Once you have a stationary launching site with felt, you can mark your starting position with chalk. In the game, a craps layout has numerous landmarks that you can use as a starting point to shoot from to aid with the consistency of a starting point.

These little things may seem insignificant. However, consider the length of time you intend to play craps. In tweaking for consistency, try to eliminate unnecessary movement and train to duplicate all steps. Again, doing so allows you to self-critique, adjust and improve.

Mechanically your toss is connected, resembling a pendulum from your shoulder through the upper arm, forearm, and to the wrist. Because of all the joints in the lower arm and wrist, this is typically where rotation tends to take place. The dice have no choice, other than to go in the direction of the arm and hand. Shoot straight, the dice go straight.

Your grip and pick-up seem fine. Work on your anchor point. Once you pick up your set dice, take your hand to your start point and anchor. No tap-tap or adjusting movements. You are training hand eye coordination. This is similar to the skill required in archery. (If you have shot free style with a bow and arrow?) I recommend the book, The Zen of Archery. It is a quick read and although not about dice, it is relevant to hand and eye coordination as well as focused intention. I call it intuitive shooting.

Alex, the video was a clever idea. It was hard to scrutinize the release and landing in the video, but it seems that both dice are leaving your hand together. In the release, I look for follow through. Sometimes a guy’s hand clutches or whips open and it affects the dice in the last split second. Also, I can’t tell if the dice are landing flat. Better to invest in diamond rubber for the back wall. The one you have fashioned is flat and will not simulate the real thing. You can easily improve you landing surface as well.

With a couple of your shots, you pushed the dice instead of swinging them from the arm. Like a shot putt but I am over exaggerating. Go back and watch the video, you will see what I mean. All of this is subtle. However, with trajectory, just a small change in angle will miss the moon all together. If the dice fly flat instead of in an arc, they may miss the landing zone and may not have back spin. Another common issues is when the thumb pushes through the dice upon release. The dice will not fly parallel and the result becomes a random roll.

The setup you have for practice could be improved.
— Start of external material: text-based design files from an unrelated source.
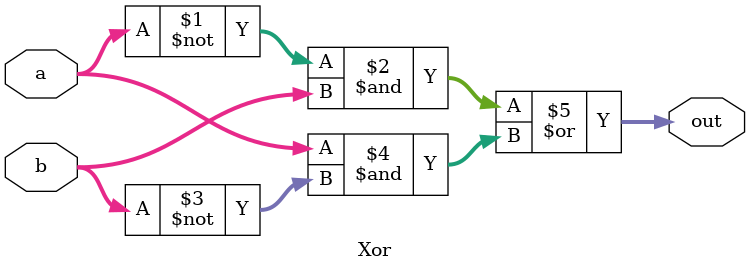
<source format=v>
module Xor(a,b,out);
input [7:0] a,b;
output [7:0] out;
assign out = (~(a)&b)|(a&~(b));
endmodule
</source>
Your dice will react differently on a craps table. Meaning, what you see in practice is not what you will see on a casino table. It is simple enough to make a diamond rubber back wall using 2x12 lumber and eleven inch diamond rubber and have a felt landing zone over ¾ inch plywood.

I had a seven foot pool table back in the day. I made two back walls, one for each end of the pool table. I would shoot six pair of dice, record the rolls and move to the other end. I’d recover the dice and shoot them back the other way. Thirty-six rolls in eleven minutes, three sets in about a half an hour. I’d record in groups of ten, 360 rolls. Practice is boring as hell and a commitment to time. However, it is necessary to become consistent with the dice. I recorded over 6,000 rolls. I continue to practice, but I have eliminated the record keeping.

We practice to develop hand eye coordination. Same thing, same thing! Look at the landing zone and deliver the dice to the area of your aim. In the game, no two tables are alike, so you must be able to adjust your toss based on how the dice are reacting and what you observe with your toss. This is the reason I focus on self-observation more than just technique. I have had numerous clients, some with okay form and good results as well as clients with great form but mediocre results. It is critical that you know how to fix your toss when things are not working.

Dice influencing is like ballet. Fluid movements linked together to create art. A good landing with desired results begins with good mechanics. When the dice leave your hand, they go the way you tossed them.